Overall survival and progression-free survival were similar at 5 years in chronic myeloid leukemia patients receiving dasatinib or imatinib, but those given dasatinib had higher major molecular response rates and complete cytogenic response rates without a higher rate of adverse events, based on an extension study of previously published data from the DASISION trial.

The DASISION phase III clinical trial included 519 patients with newly diagnosed and treatment-naive chronic myeloid leukemia. Participants were randomly assigned to receive either 100 mg of dasatinib daily (259 patients) or 400 mg of imatinib daily (260 patients). Dosage was altered on a per-patient basis if adverse events or suboptimal responses were observed. The median average daily dose was 99 mg for dasatinib and 400 mg for imatinib after 5 years.
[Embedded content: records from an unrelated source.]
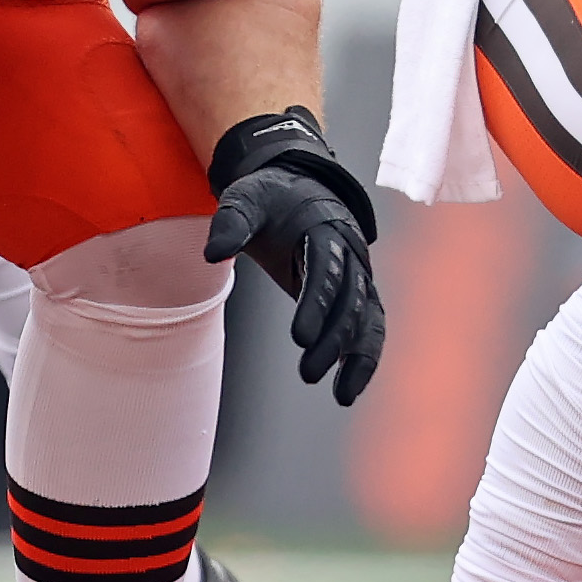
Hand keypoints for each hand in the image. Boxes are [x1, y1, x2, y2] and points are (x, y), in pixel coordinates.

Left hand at [203, 109, 382, 405]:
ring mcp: (359, 274)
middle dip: (335, 339)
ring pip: (369, 318)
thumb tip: (211, 254)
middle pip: (351, 301)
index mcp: (328, 230)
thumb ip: (230, 223)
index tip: (300, 338)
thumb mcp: (246, 198)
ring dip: (358, 355)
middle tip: (308, 373)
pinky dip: (365, 356)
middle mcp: (352, 254)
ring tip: (342, 395)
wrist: (301, 187)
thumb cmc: (271, 196)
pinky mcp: (356, 292)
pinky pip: (370, 325)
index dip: (317, 304)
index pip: (327, 271)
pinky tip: (349, 388)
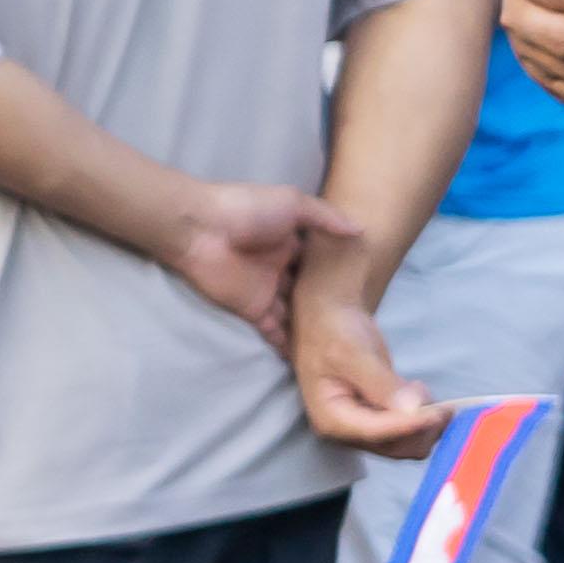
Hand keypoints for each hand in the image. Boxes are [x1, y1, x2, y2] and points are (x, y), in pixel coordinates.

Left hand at [151, 179, 360, 347]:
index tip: (364, 294)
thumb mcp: (291, 202)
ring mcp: (267, 292)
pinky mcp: (252, 310)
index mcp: (290, 244)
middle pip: (308, 294)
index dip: (339, 278)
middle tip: (359, 329)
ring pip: (295, 316)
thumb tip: (360, 230)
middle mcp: (280, 270)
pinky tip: (311, 360)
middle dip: (328, 309)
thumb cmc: (245, 209)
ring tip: (342, 350)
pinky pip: (274, 331)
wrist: (199, 228)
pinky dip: (288, 345)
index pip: (319, 265)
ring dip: (312, 331)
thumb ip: (325, 217)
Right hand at [290, 286, 445, 454]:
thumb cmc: (333, 332)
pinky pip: (412, 433)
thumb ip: (380, 382)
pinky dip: (425, 419)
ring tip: (420, 387)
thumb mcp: (352, 352)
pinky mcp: (382, 423)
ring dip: (426, 423)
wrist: (330, 321)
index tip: (435, 413)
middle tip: (428, 391)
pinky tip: (420, 394)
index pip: (375, 432)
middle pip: (396, 447)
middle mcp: (348, 432)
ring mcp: (366, 429)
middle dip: (420, 425)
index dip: (407, 425)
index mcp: (331, 418)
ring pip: (409, 444)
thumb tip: (410, 408)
“Initial results showed that dasatinib had met its primary end point of superior efficacy compared with imatinib and had an acceptable safety profile, leading to its approval for first-line use,” reported Dr. Jorge Cortes of the University of Texas MD Anderson Cancer Center, Houston, and his associates (J Clin Oncol. 2016 May 23. doi: 10.1200/JCO.2015.64.8899). Given the faster and deeper molecular responses seen in patients taking dasatinib, “dasatinib should continue to be considered a standard first-line therapy for patients with newly diagnosed” chronic myeloid leukemia, they wrote.

In DASISION (Dasatinib Versus Imatinib Study in Treatment-Naive Chronic Myeloid Leukemia Patients), complete cytogenic response, major molecular response, overall survival, and progression-free survival were measured.

The major molecular response rate was significantly higher for patients receiving dasatinib, compared with patients receiving imatinib (76% vs. 64%, P = .0022).

The rate of complete cytogenic response was 28% for dasatinib and 26% for imatinib.

The 5-year overall survival for patients receiving dasatinib was 91% and was not significantly different than the overall survival rate for patients receiving imatinib (90%, P = .1192). Five-year progression-free survival was 85% for patients receiving dasatinib and 86% for patients receiving imatinib.

Grade 3 or 4 adverse events were seen in 15% of patients receiving dasatinib and 11% of patients receiving imatinib. After 5 years, 26 patients had died in each experimental group.

This study was supported by Bristol-Myers Squibb. Eleven investigators reported serving in advisory roles or receiving financial compensation from multiple companies. One investigator had no disclosures to report.